- _What is expected_:
Nothing but the lines from the one including "206 583 5.28" through the last line of the entries, restated exactly, should appear in the answer; omit the pictures.

───── Supplied information

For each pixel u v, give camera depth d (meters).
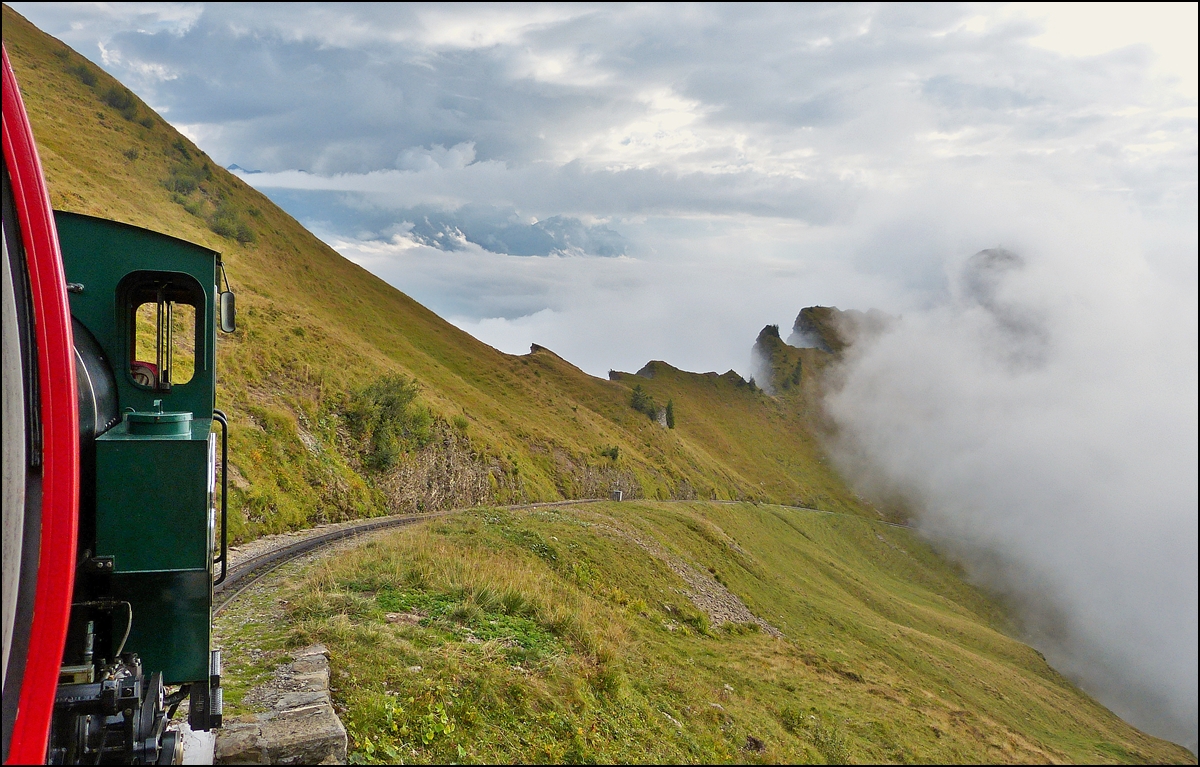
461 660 10.34
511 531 29.73
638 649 18.70
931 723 24.61
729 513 100.38
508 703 9.83
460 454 54.88
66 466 3.61
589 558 31.84
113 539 4.80
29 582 3.50
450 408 67.19
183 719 6.95
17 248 3.41
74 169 70.19
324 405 40.75
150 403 5.92
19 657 3.44
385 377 49.06
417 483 44.81
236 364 36.53
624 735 11.27
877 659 51.38
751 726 16.31
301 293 89.94
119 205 67.81
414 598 13.37
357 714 7.86
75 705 4.70
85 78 95.31
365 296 112.81
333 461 35.75
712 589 43.34
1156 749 62.88
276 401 36.34
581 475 88.12
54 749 4.73
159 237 5.93
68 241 5.63
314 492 30.73
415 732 8.16
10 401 3.28
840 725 21.16
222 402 31.08
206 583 5.28
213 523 5.44
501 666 10.71
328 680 8.52
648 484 106.38
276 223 110.94
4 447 3.25
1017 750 25.22
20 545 3.36
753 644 31.38
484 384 105.69
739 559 60.34
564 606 15.80
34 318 3.51
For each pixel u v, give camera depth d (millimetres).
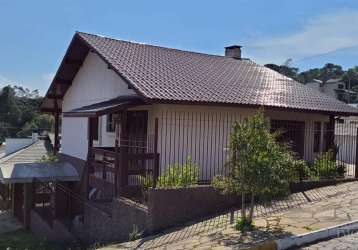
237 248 7215
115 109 12102
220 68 17438
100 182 13016
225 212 10258
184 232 9047
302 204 10312
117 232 10977
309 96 16438
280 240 7262
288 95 15625
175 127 12867
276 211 9773
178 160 12836
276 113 15219
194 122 13133
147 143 13031
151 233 9641
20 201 18688
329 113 15227
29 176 16438
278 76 18734
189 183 10742
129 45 16906
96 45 15320
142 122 13930
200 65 17000
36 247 13938
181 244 8117
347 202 10203
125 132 13562
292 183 11883
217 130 13461
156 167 10180
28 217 17219
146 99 11328
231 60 19797
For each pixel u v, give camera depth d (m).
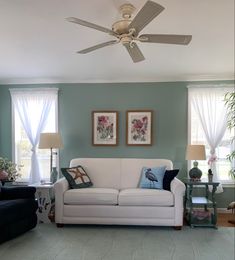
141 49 3.78
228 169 4.90
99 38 3.40
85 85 5.18
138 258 2.98
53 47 3.69
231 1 2.59
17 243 3.39
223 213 4.80
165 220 3.86
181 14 2.81
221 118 4.82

──────────

- _Result of this exercise_:
206 583 5.28
213 523 5.44
501 666 10.71
328 680 8.52
648 484 106.38
276 223 110.94
4 447 3.25
1017 750 25.22
20 545 3.36
753 644 31.38
484 384 105.69
739 559 60.34
564 606 15.80
34 318 3.51
For each pixel u v, give camera depth d (millimetres).
237 248 7215
115 109 12102
220 68 17438
100 182 13016
225 212 10258
184 232 9047
302 204 10312
117 232 10977
309 96 16438
280 240 7262
288 95 15625
175 127 12867
276 211 9773
178 160 12836
276 113 15219
194 122 13133
147 143 13031
151 233 9641
20 201 18688
329 113 15227
29 176 16438
278 76 18734
189 183 10742
129 45 16906
96 45 15320
142 122 13930
200 65 17000
36 247 13938
181 244 8117
347 202 10203
125 132 13562
292 183 11883
217 130 13461
156 167 10180
28 217 17219
146 99 11328
231 60 19797
For each pixel u v, give camera depth d (m).
141 49 3.78
228 169 4.90
99 38 3.40
85 85 5.18
138 258 2.98
53 47 3.69
231 1 2.59
17 243 3.39
223 213 4.80
165 220 3.86
181 14 2.81
221 118 4.82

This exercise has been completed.